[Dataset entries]
-----

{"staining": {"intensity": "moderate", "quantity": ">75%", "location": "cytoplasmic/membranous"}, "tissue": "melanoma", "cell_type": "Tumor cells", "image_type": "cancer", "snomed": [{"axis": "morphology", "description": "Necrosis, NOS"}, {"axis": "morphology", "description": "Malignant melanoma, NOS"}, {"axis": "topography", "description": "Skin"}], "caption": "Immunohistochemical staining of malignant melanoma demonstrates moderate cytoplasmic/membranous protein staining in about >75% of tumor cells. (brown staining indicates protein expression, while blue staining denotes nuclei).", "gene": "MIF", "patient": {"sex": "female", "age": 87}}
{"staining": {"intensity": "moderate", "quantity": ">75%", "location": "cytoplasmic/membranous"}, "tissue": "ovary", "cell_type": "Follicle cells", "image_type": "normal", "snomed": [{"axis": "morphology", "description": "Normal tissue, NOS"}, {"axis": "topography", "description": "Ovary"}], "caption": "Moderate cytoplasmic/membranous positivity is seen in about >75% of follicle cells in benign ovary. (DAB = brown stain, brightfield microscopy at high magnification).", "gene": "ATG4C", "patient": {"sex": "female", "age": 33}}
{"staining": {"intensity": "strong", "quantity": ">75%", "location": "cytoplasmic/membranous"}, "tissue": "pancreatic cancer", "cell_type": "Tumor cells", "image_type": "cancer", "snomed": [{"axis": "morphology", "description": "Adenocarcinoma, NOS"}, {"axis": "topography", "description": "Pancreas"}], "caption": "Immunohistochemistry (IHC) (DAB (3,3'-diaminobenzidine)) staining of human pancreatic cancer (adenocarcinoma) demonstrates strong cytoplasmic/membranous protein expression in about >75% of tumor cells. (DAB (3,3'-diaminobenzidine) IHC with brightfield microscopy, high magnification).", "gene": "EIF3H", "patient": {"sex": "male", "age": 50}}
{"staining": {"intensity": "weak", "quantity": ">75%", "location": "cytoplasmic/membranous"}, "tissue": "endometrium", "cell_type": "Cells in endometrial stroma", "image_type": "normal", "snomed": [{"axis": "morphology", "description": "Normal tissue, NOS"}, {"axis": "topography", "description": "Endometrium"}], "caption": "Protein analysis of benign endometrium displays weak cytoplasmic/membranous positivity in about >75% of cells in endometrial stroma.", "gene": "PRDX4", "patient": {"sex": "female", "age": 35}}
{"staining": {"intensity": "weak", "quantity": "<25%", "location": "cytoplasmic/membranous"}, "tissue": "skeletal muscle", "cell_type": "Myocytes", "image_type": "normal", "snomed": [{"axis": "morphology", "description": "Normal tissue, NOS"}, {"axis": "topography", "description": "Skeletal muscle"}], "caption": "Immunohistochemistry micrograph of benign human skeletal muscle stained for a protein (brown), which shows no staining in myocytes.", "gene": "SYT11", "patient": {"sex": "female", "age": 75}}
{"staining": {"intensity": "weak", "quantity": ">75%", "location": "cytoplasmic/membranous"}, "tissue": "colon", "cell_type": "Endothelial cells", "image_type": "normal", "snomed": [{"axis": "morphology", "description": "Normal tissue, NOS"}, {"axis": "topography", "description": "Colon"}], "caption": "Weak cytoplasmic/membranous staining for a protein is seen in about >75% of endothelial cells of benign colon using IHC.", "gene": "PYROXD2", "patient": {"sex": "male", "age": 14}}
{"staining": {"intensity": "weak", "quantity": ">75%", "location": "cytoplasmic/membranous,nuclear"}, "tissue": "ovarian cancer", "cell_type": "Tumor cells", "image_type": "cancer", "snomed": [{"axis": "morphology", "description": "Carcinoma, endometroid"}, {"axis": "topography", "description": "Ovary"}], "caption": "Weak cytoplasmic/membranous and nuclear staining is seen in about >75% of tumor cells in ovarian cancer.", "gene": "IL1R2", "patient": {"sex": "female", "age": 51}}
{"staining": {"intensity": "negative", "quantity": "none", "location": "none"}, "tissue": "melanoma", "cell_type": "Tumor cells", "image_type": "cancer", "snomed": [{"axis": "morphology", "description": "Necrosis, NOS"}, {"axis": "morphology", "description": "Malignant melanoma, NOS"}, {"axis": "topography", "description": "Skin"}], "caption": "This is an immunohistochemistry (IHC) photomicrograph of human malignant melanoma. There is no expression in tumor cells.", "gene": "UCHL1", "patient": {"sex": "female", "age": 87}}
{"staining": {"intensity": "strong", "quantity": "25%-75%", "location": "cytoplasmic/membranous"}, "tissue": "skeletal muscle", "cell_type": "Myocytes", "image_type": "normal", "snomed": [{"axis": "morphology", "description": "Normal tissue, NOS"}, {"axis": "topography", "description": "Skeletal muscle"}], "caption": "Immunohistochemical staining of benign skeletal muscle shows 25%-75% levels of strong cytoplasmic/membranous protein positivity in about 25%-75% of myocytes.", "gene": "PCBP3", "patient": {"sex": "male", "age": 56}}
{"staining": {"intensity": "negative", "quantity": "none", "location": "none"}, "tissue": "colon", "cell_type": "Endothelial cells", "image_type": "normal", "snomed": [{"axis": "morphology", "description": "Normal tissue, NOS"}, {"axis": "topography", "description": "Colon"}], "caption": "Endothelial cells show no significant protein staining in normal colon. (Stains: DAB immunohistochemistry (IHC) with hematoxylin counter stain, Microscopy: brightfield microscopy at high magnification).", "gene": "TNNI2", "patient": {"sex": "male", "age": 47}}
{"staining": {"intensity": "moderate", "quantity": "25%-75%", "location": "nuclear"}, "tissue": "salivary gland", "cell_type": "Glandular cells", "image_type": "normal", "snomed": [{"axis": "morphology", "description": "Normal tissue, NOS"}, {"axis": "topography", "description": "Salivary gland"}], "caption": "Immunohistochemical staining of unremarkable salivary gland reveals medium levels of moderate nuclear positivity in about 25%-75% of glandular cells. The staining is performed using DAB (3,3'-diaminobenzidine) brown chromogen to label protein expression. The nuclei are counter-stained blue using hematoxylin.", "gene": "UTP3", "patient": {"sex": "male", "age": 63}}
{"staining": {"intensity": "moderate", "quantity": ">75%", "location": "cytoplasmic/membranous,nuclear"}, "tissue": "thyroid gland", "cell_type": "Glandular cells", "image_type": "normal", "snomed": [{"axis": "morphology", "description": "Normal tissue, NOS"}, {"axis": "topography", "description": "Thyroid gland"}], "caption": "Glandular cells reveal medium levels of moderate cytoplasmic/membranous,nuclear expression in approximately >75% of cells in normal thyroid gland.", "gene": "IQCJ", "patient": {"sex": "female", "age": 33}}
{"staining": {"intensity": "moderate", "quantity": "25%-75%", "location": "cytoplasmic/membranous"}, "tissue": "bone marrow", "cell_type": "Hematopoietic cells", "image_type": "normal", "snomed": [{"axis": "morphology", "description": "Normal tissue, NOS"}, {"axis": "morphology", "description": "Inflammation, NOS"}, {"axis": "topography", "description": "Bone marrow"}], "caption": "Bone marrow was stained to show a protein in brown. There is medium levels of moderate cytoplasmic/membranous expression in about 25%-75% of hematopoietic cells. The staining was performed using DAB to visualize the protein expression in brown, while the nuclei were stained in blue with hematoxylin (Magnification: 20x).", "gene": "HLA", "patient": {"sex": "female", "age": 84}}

-----

EXERCISE:
I need all of the records above retyped exactly, please.

TASK SOLUTION:
{"staining": {"intensity": "moderate", "quantity": ">75%", "location": "cytoplasmic/membranous"}, "tissue": "melanoma", "cell_type": "Tumor cells", "image_type": "cancer", "snomed": [{"axis": "morphology", "description": "Necrosis, NOS"}, {"axis": "morphology", "description": "Malignant melanoma, NOS"}, {"axis": "topography", "description": "Skin"}], "caption": "Immunohistochemical staining of malignant melanoma demonstrates moderate cytoplasmic/membranous protein staining in about >75% of tumor cells. (brown staining indicates protein expression, while blue staining denotes nuclei).", "gene": "MIF", "patient": {"sex": "female", "age": 87}}
{"staining": {"intensity": "moderate", "quantity": ">75%", "location": "cytoplasmic/membranous"}, "tissue": "ovary", "cell_type": "Follicle cells", "image_type": "normal", "snomed": [{"axis": "morphology", "description": "Normal tissue, NOS"}, {"axis": "topography", "description": "Ovary"}], "caption": "Moderate cytoplasmic/membranous positivity is seen in about >75% of follicle cells in benign ovary. (DAB = brown stain, brightfield microscopy at high magnification).", "gene": "ATG4C", "patient": {"sex": "female", "age": 33}}
{"staining": {"intensity": "strong", "quantity": ">75%", "location": "cytoplasmic/membranous"}, "tissue": "pancreatic cancer", "cell_type": "Tumor cells", "image_type": "cancer", "snomed": [{"axis": "morphology", "description": "Adenocarcinoma, NOS"}, {"axis": "topography", "description": "Pancreas"}], "caption": "Immunohistochemistry (IHC) (DAB (3,3'-diaminobenzidine)) staining of human pancreatic cancer (adenocarcinoma) demonstrates strong cytoplasmic/membranous protein expression in about >75% of tumor cells. (DAB (3,3'-diaminobenzidine) IHC with brightfield microscopy, high magnification).", "gene": "EIF3H", "patient": {"sex": "male", "age": 50}}
{"staining": {"intensity": "weak", "quantity": ">75%", "location": "cytoplasmic/membranous"}, "tissue": "endometrium", "cell_type": "Cells in endometrial stroma", "image_type": "normal", "snomed": [{"axis": "morphology", "description": "Normal tissue, NOS"}, {"axis": "topography", "description": "Endometrium"}], "caption": "Protein analysis of benign endometrium displays weak cytoplasmic/membranous positivity in about >75% of cells in endometrial stroma.", "gene": "PRDX4", "patient": {"sex": "female", "age": 35}}
{"staining": {"intensity": "weak", "quantity": "<25%", "location": "cytoplasmic/membranous"}, "tissue": "skeletal muscle", "cell_type": "Myocytes", "image_type": "normal", "snomed": [{"axis": "morphology", "description": "Normal tissue, NOS"}, {"axis": "topography", "description": "Skeletal muscle"}], "caption": "Immunohistochemistry micrograph of benign human skeletal muscle stained for a protein (brown), which shows no staining in myocytes.", "gene": "SYT11", "patient": {"sex": "female", "age": 75}}
{"staining": {"intensity": "weak", "quantity": ">75%", "location": "cytoplasmic/membranous"}, "tissue": "colon", "cell_type": "Endothelial cells", "image_type": "normal", "snomed": [{"axis": "morphology", "description": "Normal tissue, NOS"}, {"axis": "topography", "description": "Colon"}], "caption": "Weak cytoplasmic/membranous staining for a protein is seen in about >75% of endothelial cells of benign colon using IHC.", "gene": "PYROXD2", "patient": {"sex": "male", "age": 14}}
{"staining": {"intensity": "weak", "quantity": ">75%", "location": "cytoplasmic/membranous,nuclear"}, "tissue": "ovarian cancer", "cell_type": "Tumor cells", "image_type": "cancer", "snomed": [{"axis": "morphology", "description": "Carcinoma, endometroid"}, {"axis": "topography", "description": "Ovary"}], "caption": "Weak cytoplasmic/membranous and nuclear staining is seen in about >75% of tumor cells in ovarian cancer.", "gene": "IL1R2", "patient": {"sex": "female", "age": 51}}
{"staining": {"intensity": "negative", "quantity": "none", "location": "none"}, "tissue": "melanoma", "cell_type": "Tumor cells", "image_type": "cancer", "snomed": [{"axis": "morphology", "description": "Necrosis, NOS"}, {"axis": "morphology", "description": "Malignant melanoma, NOS"}, {"axis": "topography", "description": "Skin"}], "caption": "This is an immunohistochemistry (IHC) photomicrograph of human malignant melanoma. There is no expression in tumor cells.", "gene": "UCHL1", "patient": {"sex": "female", "age": 87}}
{"staining": {"intensity": "strong", "quantity": "25%-75%", "location": "cytoplasmic/membranous"}, "tissue": "skeletal muscle", "cell_type": "Myocytes", "image_type": "normal", "snomed": [{"axis": "morphology", "description": "Normal tissue, NOS"}, {"axis": "topography", "description": "Skeletal muscle"}], "caption": "Immunohistochemical staining of benign skeletal muscle shows 25%-75% levels of strong cytoplasmic/membranous protein positivity in about 25%-75% of myocytes.", "gene": "PCBP3", "patient": {"sex": "male", "age": 56}}
{"staining": {"intensity": "negative", "quantity": "none", "location": "none"}, "tissue": "colon", "cell_type": "Endothelial cells", "image_type": "normal", "snomed": [{"axis": "morphology", "description": "Normal tissue, NOS"}, {"axis": "topography", "description": "Colon"}], "caption": "Endothelial cells show no significant protein staining in normal colon. (Stains: DAB immunohistochemistry (IHC) with hematoxylin counter stain, Microscopy: brightfield microscopy at high magnification).", "gene": "TNNI2", "patient": {"sex": "male", "age": 47}}
{"staining": {"intensity": "moderate", "quantity": "25%-75%", "location": "nuclear"}, "tissue": "salivary gland", "cell_type": "Glandular cells", "image_type": "normal", "snomed": [{"axis": "morphology", "description": "Normal tissue, NOS"}, {"axis": "topography", "description": "Salivary gland"}], "caption": "Immunohistochemical staining of unremarkable salivary gland reveals medium levels of moderate nuclear positivity in about 25%-75% of glandular cells. The staining is performed using DAB (3,3'-diaminobenzidine) brown chromogen to label protein expression. The nuclei are counter-stained blue using hematoxylin.", "gene": "UTP3", "patient": {"sex": "male", "age": 63}}
{"staining": {"intensity": "moderate", "quantity": ">75%", "location": "cytoplasmic/membranous,nuclear"}, "tissue": "thyroid gland", "cell_type": "Glandular cells", "image_type": "normal", "snomed": [{"axis": "morphology", "description": "Normal tissue, NOS"}, {"axis": "topography", "description": "Thyroid gland"}], "caption": "Glandular cells reveal medium levels of moderate cytoplasmic/membranous,nuclear expression in approximately >75% of cells in normal thyroid gland.", "gene": "IQCJ", "patient": {"sex": "female", "age": 33}}
{"staining": {"intensity": "moderate", "quantity": "25%-75%", "location": "cytoplasmic/membranous"}, "tissue": "bone marrow", "cell_type": "Hematopoietic cells", "image_type": "normal", "snomed": [{"axis": "morphology", "description": "Normal tissue, NOS"}, {"axis": "morphology", "description": "Inflammation, NOS"}, {"axis": "topography", "description": "Bone marrow"}], "caption": "Bone marrow was stained to show a protein in brown. There is medium levels of moderate cytoplasmic/membranous expression in about 25%-75% of hematopoietic cells. The staining was performed using DAB to visualize the protein expression in brown, while the nuclei were stained in blue with hematoxylin (Magnification: 20x).", "gene": "HLA", "patient": {"sex": "female", "age": 84}}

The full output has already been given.